Would Hales’ plan have worked in the longer term? According to the Tribune, Portland only used the threat of foreclosure to force landlords to take care of their derelict properties in 10 cases during the previous 18 months. Of those 10 properties, the Tribune reports that “Landlords for eight of them paid off the liens before the auctions were set. The ninth was paid off just before the auction. The 10th was paid off after it failed to sell at the first auction but before the second auction was held.”
With Wheeler reversing course on Hales’ policy, the city is now effectively back where it was before that policy was put in place … and the city’s zombie homes still remain.
Several American cities have been trying to fast-track foreclosures in recent years as a means of combating blight and zombie properties. Fast-track foreclosure laws are already on the books in Ohio and Maryland, with states such as Illinois, Pennsylvania, and New York possibly following suit. Some municipalities are also trying to combat the individual symptoms of blight, such as in the case of Ohio’s banning of the use of plywood on vacant properties. In November 2016, Fannie Mae announced it would allow mortgage servicers to use clearboarding on vacant homes in pre-foreclosure, striking another blow against one of the tell-tale visual signs of zombie homes and urban blight.

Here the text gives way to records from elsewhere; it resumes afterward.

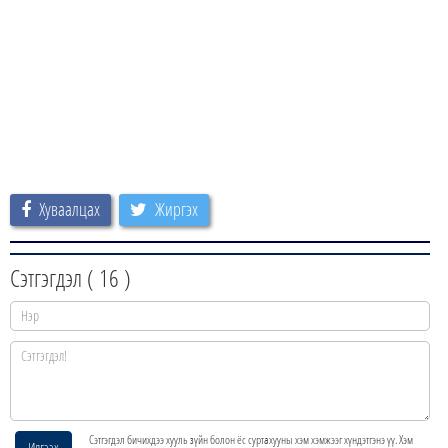
Хуваалцах
Жиргэх
Сэтгэгдэл (
16
)
Сэтгэгдэл бичихдээ хууль зүйн болон ёс суртахууны хэм хэмжээг хүндэтгэнэ үү. Хэм
Илгээх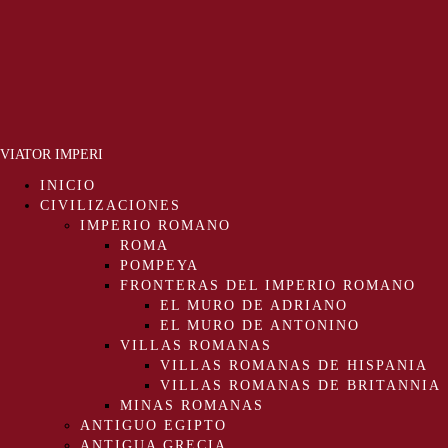
VIATOR IMPERI
INICIO
CIVILIZACIONES
IMPERIO ROMANO
ROMA
POMPEYA
FRONTERAS DEL IMPERIO ROMANO
EL MURO DE ADRIANO
EL MURO DE ANTONINO
VILLAS ROMANAS
VILLAS ROMANAS DE HISPANIA
VILLAS ROMANAS DE BRITANNIA
MINAS ROMANAS
ANTIGUO EGIPTO
ANTIGUA GRECIA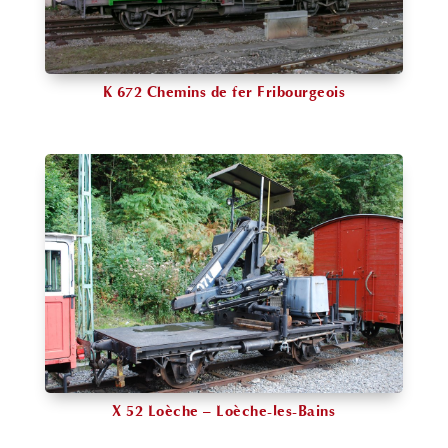
K 672 Chemins de fer Fribourgeois
X 52 Loèche – Loèche-les-Bains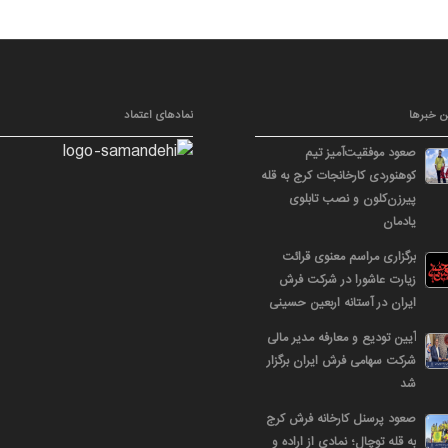
ن خبرها
نمادهای اعتماد
صعود موفقیت‌آمیز تیم
کوهنوردی کارخانجات کرج به قله
پیرزن‌کلون و نصب تابلوی
یادمان
برگزاری مراسم معنوی قرائت
زیارت عاشورا در شرکت فرش
ایران در آستانه اربعین حسینی
آیین تودیع و معارفه مدیر مالی
شرکت سهامی فرش ایران برگزار
شد
صعود پرسنل کارخانه فرش کرج
به قله توچال؛ نمادی از اراده و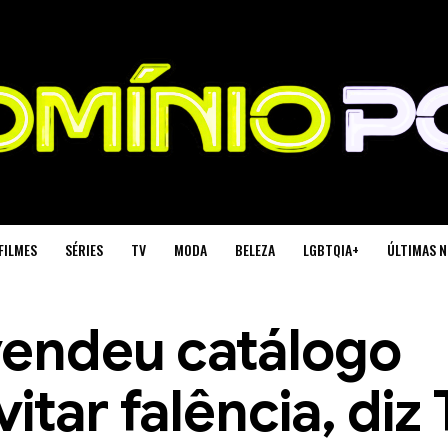
FILMES
SÉRIES
TV
MODA
BELEZA
LGBTQIA+
ÚLTIMAS N
vendeu catálogo
itar falência, diz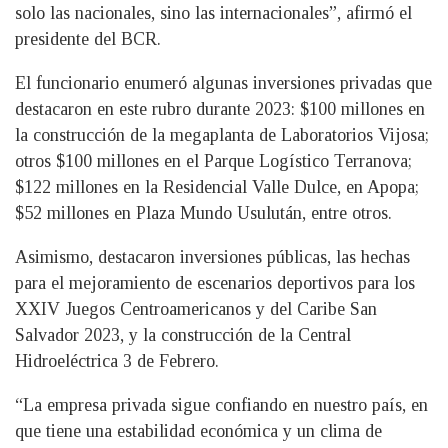
solo las nacionales, sino las internacionales”, afirmó el
presidente del BCR.
El funcionario enumeró algunas inversiones privadas que
destacaron en este rubro durante 2023: $100 millones en
la construcción de la megaplanta de Laboratorios Vijosa;
otros $100 millones en el Parque Logístico Terranova;
$122 millones en la Residencial Valle Dulce, en Apopa;
$52 millones en Plaza Mundo Usulután, entre otros.
Asimismo, destacaron inversiones públicas, las hechas
para el mejoramiento de escenarios deportivos para los
XXIV Juegos Centroamericanos y del Caribe San
Salvador 2023, y la construcción de la Central
Hidroeléctrica 3 de Febrero.
“La empresa privada sigue confiando en nuestro país, en
que tiene una estabilidad económica y un clima de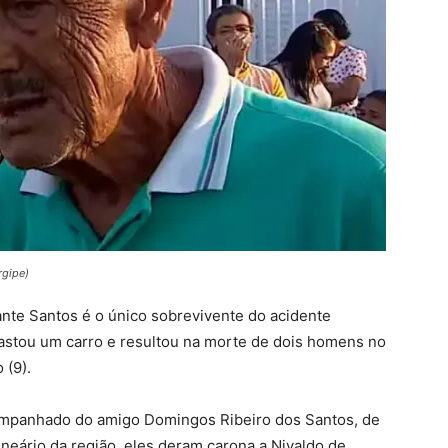
rgipe)
nte Santos é o único sobrevivente do acidente
astou um carro e resultou na morte de dois homens no
 (9).
companhado do amigo Domingos Ribeiro dos Santos, de
neário da região, eles deram carona a Nivaldo de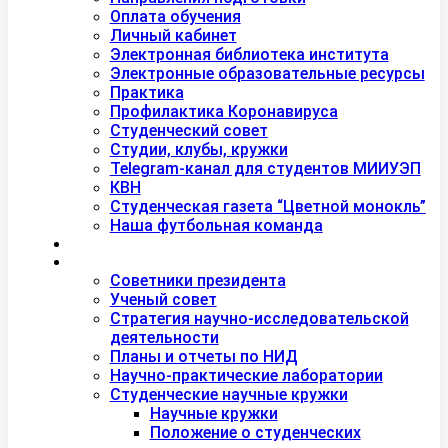
Оплата обучения
Личный кабинет
Электронная библиотека института
Электронные образовательные ресурсы
Практика
Профилактика Коронавируса
Студенческий совет
Студии, клубы, кружки
Telegram-канал для студентов МИИУЭП
КВН
Студенческая газета “Цветной монокль”
Наша футбольная команда
Дополнительное образование
Наука
Советники президента
Ученый совет
Стратегия научно-исследовательской
деятельности
Планы и отчеты по НИД
Научно-практические лаборатории
Студенческие научные кружки
Научные кружки
Положение о студенческих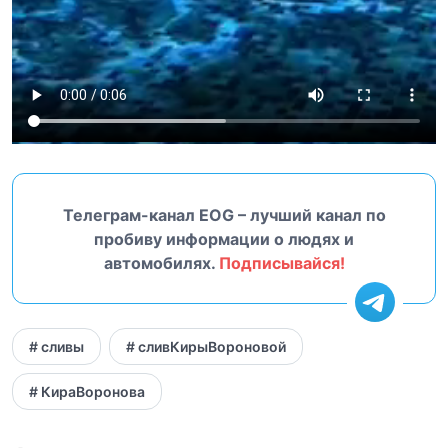
Телеграм-канал EOG – лучший канал по
пробиву информации о людях и
автомобилях.
Подписывайся!
# сливы
# сливКирыВороновой
# КираВоронова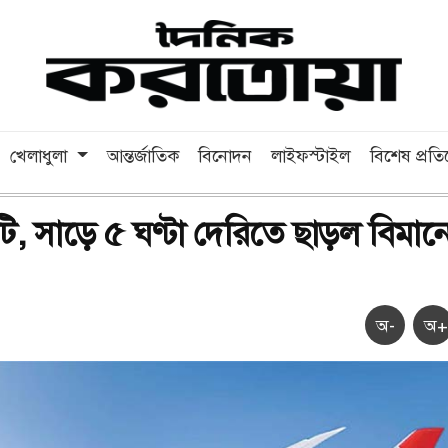
খেলাধুলা
আন্তর্জাতিক
বিনোদন
লাইফস্টাইল
বিশেষ প্রত
ত্রুটি, সাড়ে ৫ ঘণ্টা দেরিতে ছাড়ল বিমান
অ-
অ+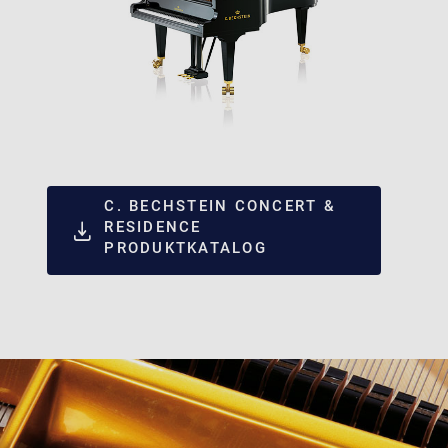
C. BECHSTEIN CONCERT &
RESIDENCE
PRODUKTKATALOG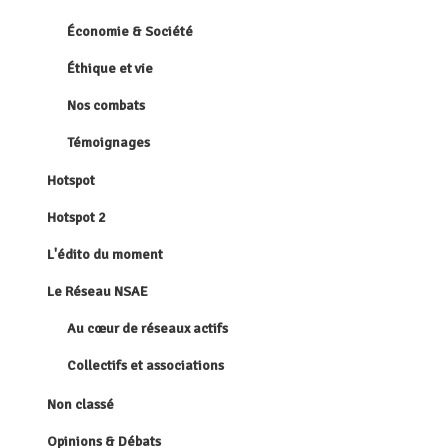
Économie & Société
Éthique et vie
Nos combats
Témoignages
Hotspot
Hotspot 2
L'édito du moment
Le Réseau NSAE
Au cœur de réseaux actifs
Collectifs et associations
Non classé
Opinions & Débats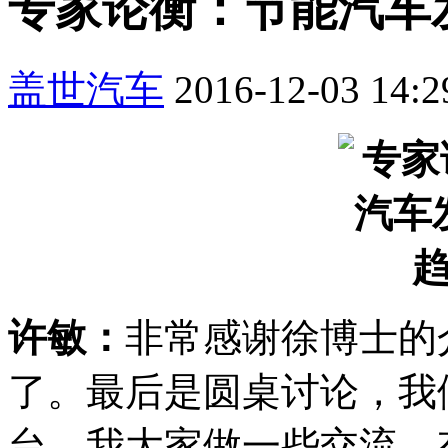
专家论衡：节能汽车
盖世汽车
2016-12-03 14:2
许敏：
非常感谢徐博士的
了。最后是圆桌讨论，我
台，我大家做一些交流。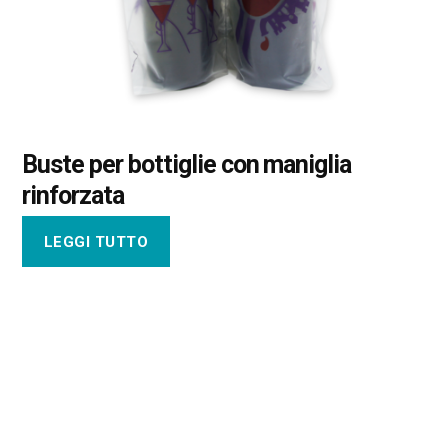
Buste per bottiglie con maniglia
rinforzata
LEGGI TUTTO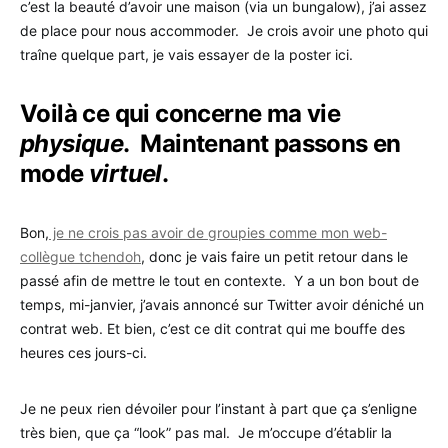
c’est la beauté d’avoir une maison (via un bungalow), j’ai assez
de place pour nous accommoder. Je crois avoir une photo qui
traîne quelque part, je vais essayer de la poster ici.
Voilà ce qui concerne ma vie
physique
. Maintenant passons en
mode
virtuel
.
Bon,
je ne crois pas avoir de groupies comme mon web-
collègue tchendoh
, donc je vais faire un petit retour dans le
passé afin de mettre le tout en contexte. Y a un bon bout de
temps, mi-janvier, j’avais annoncé sur Twitter avoir déniché un
contrat web. Et bien, c’est ce dit contrat qui me bouffe des
heures ces jours-ci.
Je ne peux rien dévoiler pour l’instant à part que ça s’enligne
très bien, que ça “look” pas mal. Je m’occupe d’établir la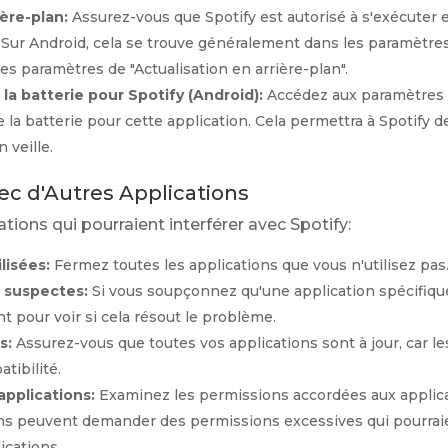
ière-plan:
Assurez-vous que Spotify est autorisé à s'exécuter e
 Sur Android, cela se trouve généralement dans les paramètres
z les paramètres de "Actualisation en arrière-plan".
 la batterie pour Spotify (Android):
Accédez aux paramètres de
e la batterie pour cette application. Cela permettra à Spotify d
 veille.
vec d'Autres Applications
ations qui pourraient interférer avec Spotify:
lisées:
Fermez toutes les applications que vous n'utilisez pas
s suspectes:
Si vous soupçonnez qu'une application spécifiq
t pour voir si cela résout le problème.
s:
Assurez-vous que toutes vos applications sont à jour, car le
tibilité.
applications:
Examinez les permissions accordées aux applicat
ons peuvent demander des permissions excessives qui pourraie
ications.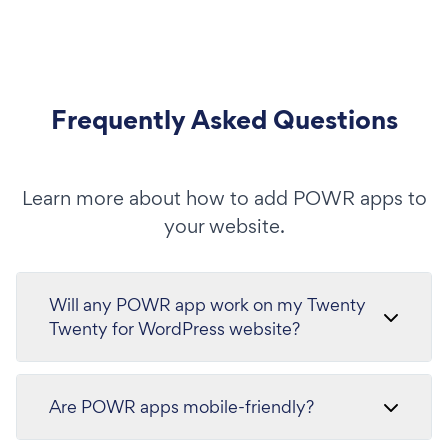
Frequently Asked Questions
Learn more about how to add POWR apps to
your website.
Will any POWR app work on my Twenty
Twenty for WordPress website?
Are POWR apps mobile-friendly?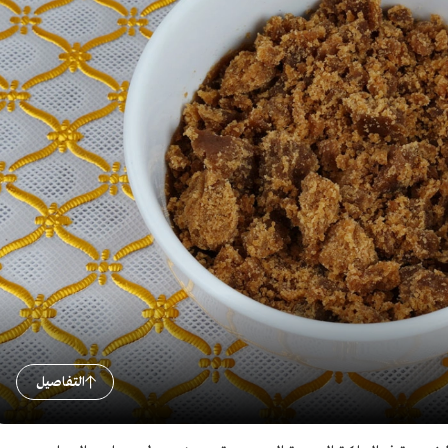
التفاصيل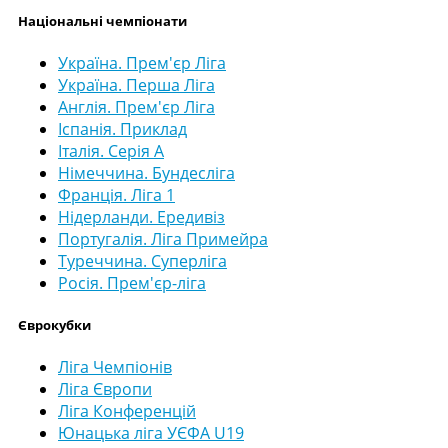
Національні чемпіонати
Україна. Прем'єр Ліга
Україна. Перша Ліга
Англія. Прем'єр Ліга
Іспанія. Приклад
Італія. Серія А
Німеччина. Бундесліга
Франція. Ліга 1
Нідерланди. Ередивіз
Португалія. Ліга Примейра
Туреччина. Суперліга
Росія. Прем'єр-ліга
Єврокубки
Ліга Чемпіонів
Ліга Європи
Ліга Конференцій
Юнацька ліга УЄФА U19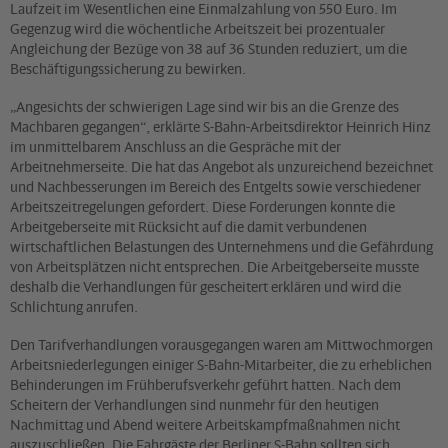
Laufzeit im Wesentlichen eine Einmalzahlung von 550 Euro. Im
Gegenzug wird die wöchentliche Arbeitszeit bei prozentualer
Angleichung der Bezüge von 38 auf 36 Stunden reduziert, um die
Beschäftigungssicherung zu bewirken.
„Angesichts der schwierigen Lage sind wir bis an die Grenze des
Machbaren gegangen“, erklärte S-Bahn-Arbeitsdirektor Heinrich Hinz
im unmittelbarem Anschluss an die Gespräche mit der
Arbeitnehmerseite. Die hat das Angebot als unzureichend bezeichnet
und Nachbesserungen im Bereich des Entgelts sowie verschiedener
Arbeitszeitregelungen gefordert. Diese Forderungen konnte die
Arbeitgeberseite mit Rücksicht auf die damit verbundenen
wirtschaftlichen Belastungen des Unternehmens und die Gefährdung
von Arbeitsplätzen nicht entsprechen. Die Arbeitgeberseite musste
deshalb die Verhandlungen für gescheitert erklären und wird die
Schlichtung anrufen.
Den Tarifverhandlungen vorausgegangen waren am Mittwochmorgen
Arbeitsniederlegungen einiger S-Bahn-Mitarbeiter, die zu erheblichen
Behinderungen im Frühberufsverkehr geführt hatten. Nach dem
Scheitern der Verhandlungen sind nunmehr für den heutigen
Nachmittag und Abend weitere Arbeitskampfmaßnahmen nicht
auszuschließen. Die Fahrgäste der Berliner S-Bahn sollten sich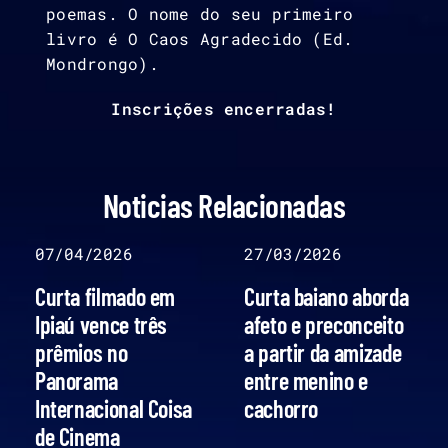
poemas. O nome do seu primeiro
livro é O Caos Agradecido (Ed.
Mondrongo).
Inscrições encerradas!
Noticias Relacionadas
07/04/2026
27/03/2026
Curta filmado em
Curta baiano aborda
Ipiaú vence três
afeto e preconceito
prêmios no
a partir da amizade
Panorama
entre menino e
Internacional Coisa
cachorro
de Cinema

In part three of a three-part series earlier this year, Robert Klein, Founder and Chairman of Safeguard Properties and SecureView, told DS News, “It’s all about keeping people in their homes as long as possible, but, once abandoned, a house becomes a liability. Fast-tracking enables the mortgage servicer to get possession of the property before it deteriorates. This directly leads to on-time conveyance and faster rehab and sale.”
Fast-tracking foreclosures—or even threatening to do so—can be one effective way to combat the zombie home plague, but evidenced by Portland’s problems, it isn’t always a politically popular approach.